1. Hope you have enough candy!
In 2010 there were an estmated 41 million trick-or-treaters between the ages of 5 and 14.
2. That's a lot of pies.
More than 1.1 billion pounds of pumpkins were grown last year in major pumpkin-producing states. Illinois led the way with an estimated 427 million pounds of jack-o-lanterns.
3. It's great to be a dentist.
The per capita consumption of candy by Americans in 2010 was 24.7 pounds.
4. That's the spirit!
According to a recent survey, in 2011, 43.9 percent of Americans plan to dress in costume, 34.3 percent will throw or attend a party and nearly 23 percent plan to visit a haunted house. Another 49.5 percent will decorate their home or yard, 47.8 percent will decorate a pumpkin, and 73.5 percent will hand out candy.
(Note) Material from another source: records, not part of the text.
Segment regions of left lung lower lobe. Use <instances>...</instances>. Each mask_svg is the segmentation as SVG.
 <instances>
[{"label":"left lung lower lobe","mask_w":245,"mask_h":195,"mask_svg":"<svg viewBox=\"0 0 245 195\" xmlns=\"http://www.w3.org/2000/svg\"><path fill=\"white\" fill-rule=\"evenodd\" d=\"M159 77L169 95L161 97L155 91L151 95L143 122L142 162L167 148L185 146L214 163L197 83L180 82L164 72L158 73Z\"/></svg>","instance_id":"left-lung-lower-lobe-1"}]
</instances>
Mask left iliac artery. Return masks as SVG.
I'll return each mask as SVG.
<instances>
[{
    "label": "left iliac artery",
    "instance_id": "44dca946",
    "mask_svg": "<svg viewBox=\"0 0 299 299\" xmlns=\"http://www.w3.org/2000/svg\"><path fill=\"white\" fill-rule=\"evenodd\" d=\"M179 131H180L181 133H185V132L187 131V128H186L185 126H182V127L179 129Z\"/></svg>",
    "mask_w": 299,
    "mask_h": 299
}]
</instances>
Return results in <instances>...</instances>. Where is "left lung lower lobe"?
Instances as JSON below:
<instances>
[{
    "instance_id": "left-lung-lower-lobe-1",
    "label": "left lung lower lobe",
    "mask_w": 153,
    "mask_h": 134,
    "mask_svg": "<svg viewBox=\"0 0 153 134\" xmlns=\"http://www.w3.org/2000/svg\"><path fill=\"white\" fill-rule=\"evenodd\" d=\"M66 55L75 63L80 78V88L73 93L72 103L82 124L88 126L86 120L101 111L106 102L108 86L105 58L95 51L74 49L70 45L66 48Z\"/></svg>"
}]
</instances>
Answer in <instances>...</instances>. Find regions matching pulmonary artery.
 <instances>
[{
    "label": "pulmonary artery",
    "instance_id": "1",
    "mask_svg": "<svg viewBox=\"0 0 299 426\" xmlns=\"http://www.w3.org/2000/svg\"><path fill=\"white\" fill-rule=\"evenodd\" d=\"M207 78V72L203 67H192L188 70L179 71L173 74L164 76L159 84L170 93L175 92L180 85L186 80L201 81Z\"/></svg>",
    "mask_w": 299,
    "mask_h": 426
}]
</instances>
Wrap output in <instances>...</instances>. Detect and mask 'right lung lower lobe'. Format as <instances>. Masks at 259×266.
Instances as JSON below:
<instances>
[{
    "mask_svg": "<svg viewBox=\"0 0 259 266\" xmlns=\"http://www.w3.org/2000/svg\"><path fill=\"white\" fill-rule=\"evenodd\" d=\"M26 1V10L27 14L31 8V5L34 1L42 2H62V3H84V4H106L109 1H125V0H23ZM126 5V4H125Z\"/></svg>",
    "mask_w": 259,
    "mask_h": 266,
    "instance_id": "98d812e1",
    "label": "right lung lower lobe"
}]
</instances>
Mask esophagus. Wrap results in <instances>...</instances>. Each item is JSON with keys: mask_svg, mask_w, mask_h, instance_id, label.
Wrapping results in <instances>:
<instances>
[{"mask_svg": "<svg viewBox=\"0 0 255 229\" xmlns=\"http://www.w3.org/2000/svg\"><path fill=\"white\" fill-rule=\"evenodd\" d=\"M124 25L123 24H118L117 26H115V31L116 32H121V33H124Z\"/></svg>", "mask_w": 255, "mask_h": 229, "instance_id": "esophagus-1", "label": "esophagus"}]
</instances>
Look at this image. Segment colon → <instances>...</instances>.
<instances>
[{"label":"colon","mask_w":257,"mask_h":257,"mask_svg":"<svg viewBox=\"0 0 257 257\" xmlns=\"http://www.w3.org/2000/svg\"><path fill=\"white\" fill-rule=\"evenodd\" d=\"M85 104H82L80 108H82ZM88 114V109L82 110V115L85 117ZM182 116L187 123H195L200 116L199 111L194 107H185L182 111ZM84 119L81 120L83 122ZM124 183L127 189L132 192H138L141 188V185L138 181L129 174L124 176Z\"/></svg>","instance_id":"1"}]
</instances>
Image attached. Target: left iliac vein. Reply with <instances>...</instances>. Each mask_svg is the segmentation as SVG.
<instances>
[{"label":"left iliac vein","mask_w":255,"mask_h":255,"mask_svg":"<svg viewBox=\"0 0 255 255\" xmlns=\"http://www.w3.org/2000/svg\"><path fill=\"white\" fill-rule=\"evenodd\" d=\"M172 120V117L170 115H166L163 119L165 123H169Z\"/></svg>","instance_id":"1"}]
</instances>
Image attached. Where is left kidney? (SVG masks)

5. How did they carve that?
Believe it or not, the first Jack O’Lanterns were actually made from turnips.
6. Poor Thanksgiving.
Halloween is the second highest grossing commercial holiday after Christmas. According to the National Retail Federation, the average person will shell out $72.31 on decorations, costumes and candy in 2011, up from $66.28 last year.
Samhainophobia is the intense fear of Halloween.
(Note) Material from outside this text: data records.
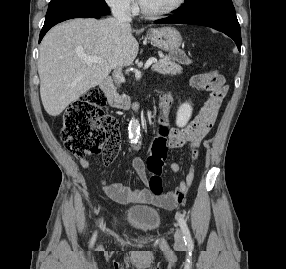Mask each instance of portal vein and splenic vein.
Returning <instances> with one entry per match:
<instances>
[{
	"label": "portal vein and splenic vein",
	"mask_w": 286,
	"mask_h": 269,
	"mask_svg": "<svg viewBox=\"0 0 286 269\" xmlns=\"http://www.w3.org/2000/svg\"><path fill=\"white\" fill-rule=\"evenodd\" d=\"M82 59L90 64V63H98V62H102V58L101 57H98V56H89V55H82ZM157 62V59L155 58H151L149 59L146 63H145V66L144 68L147 69L148 67H150L152 64L156 63Z\"/></svg>",
	"instance_id": "obj_1"
}]
</instances>
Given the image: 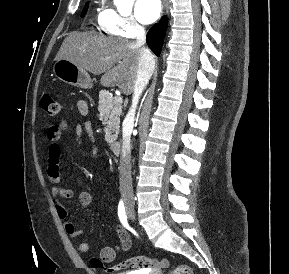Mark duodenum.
Returning <instances> with one entry per match:
<instances>
[{
  "label": "duodenum",
  "instance_id": "obj_1",
  "mask_svg": "<svg viewBox=\"0 0 289 274\" xmlns=\"http://www.w3.org/2000/svg\"><path fill=\"white\" fill-rule=\"evenodd\" d=\"M110 148L114 154H120L121 152V143L119 141H113L110 144Z\"/></svg>",
  "mask_w": 289,
  "mask_h": 274
}]
</instances>
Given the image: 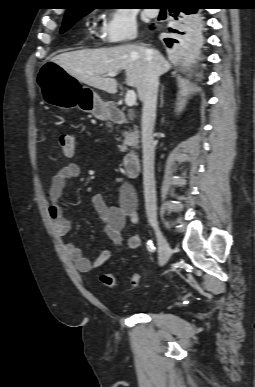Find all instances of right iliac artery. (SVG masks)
<instances>
[{"mask_svg":"<svg viewBox=\"0 0 255 387\" xmlns=\"http://www.w3.org/2000/svg\"><path fill=\"white\" fill-rule=\"evenodd\" d=\"M146 247H147V250H148L149 252H154V251H155V247H154V245H153V243H152L151 240H148V241H147Z\"/></svg>","mask_w":255,"mask_h":387,"instance_id":"right-iliac-artery-1","label":"right iliac artery"}]
</instances>
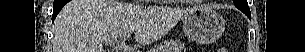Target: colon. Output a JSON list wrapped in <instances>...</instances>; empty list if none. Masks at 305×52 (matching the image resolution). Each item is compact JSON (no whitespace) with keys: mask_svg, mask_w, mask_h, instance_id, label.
Here are the masks:
<instances>
[{"mask_svg":"<svg viewBox=\"0 0 305 52\" xmlns=\"http://www.w3.org/2000/svg\"><path fill=\"white\" fill-rule=\"evenodd\" d=\"M220 51H221V52H226L224 49H221Z\"/></svg>","mask_w":305,"mask_h":52,"instance_id":"5ec220e1","label":"colon"}]
</instances>
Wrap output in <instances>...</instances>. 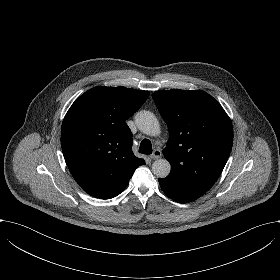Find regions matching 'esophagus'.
Returning <instances> with one entry per match:
<instances>
[{
    "label": "esophagus",
    "instance_id": "esophagus-1",
    "mask_svg": "<svg viewBox=\"0 0 280 280\" xmlns=\"http://www.w3.org/2000/svg\"><path fill=\"white\" fill-rule=\"evenodd\" d=\"M161 155H162L161 150H160V149H155V150L153 151V153L150 155V158H152V159H158V158L161 157Z\"/></svg>",
    "mask_w": 280,
    "mask_h": 280
}]
</instances>
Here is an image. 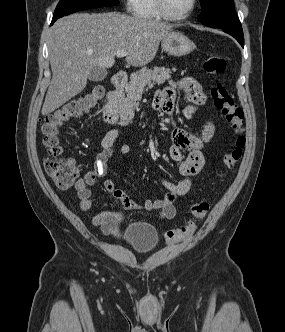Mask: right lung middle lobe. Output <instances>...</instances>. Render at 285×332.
<instances>
[{"mask_svg":"<svg viewBox=\"0 0 285 332\" xmlns=\"http://www.w3.org/2000/svg\"><path fill=\"white\" fill-rule=\"evenodd\" d=\"M119 4V0H60L53 17H63L71 13L104 6H115Z\"/></svg>","mask_w":285,"mask_h":332,"instance_id":"right-lung-middle-lobe-1","label":"right lung middle lobe"}]
</instances>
8. Ghosts like candy, too!
Trick-or-treating evolved from the ancient Celtic tradition of putting out treats and food to placate spirits who roamed the streets at Samhain, a sacred festival that marked the end of the Celtic calendar year.
9. Talk about your wet blanket.
Scottish girls believed they could see images of their future husband if they hung wet sheets in front of the fire on Halloween. Other girls believed they would see their boyfriend’s faces if they looked into mirrors while walking downstairs at midnight on Halloween.
10. Want to see a witch?
According to an old tradition, if you want to see a witch on Hallloween, put your clothes on inside out and then walk backwards.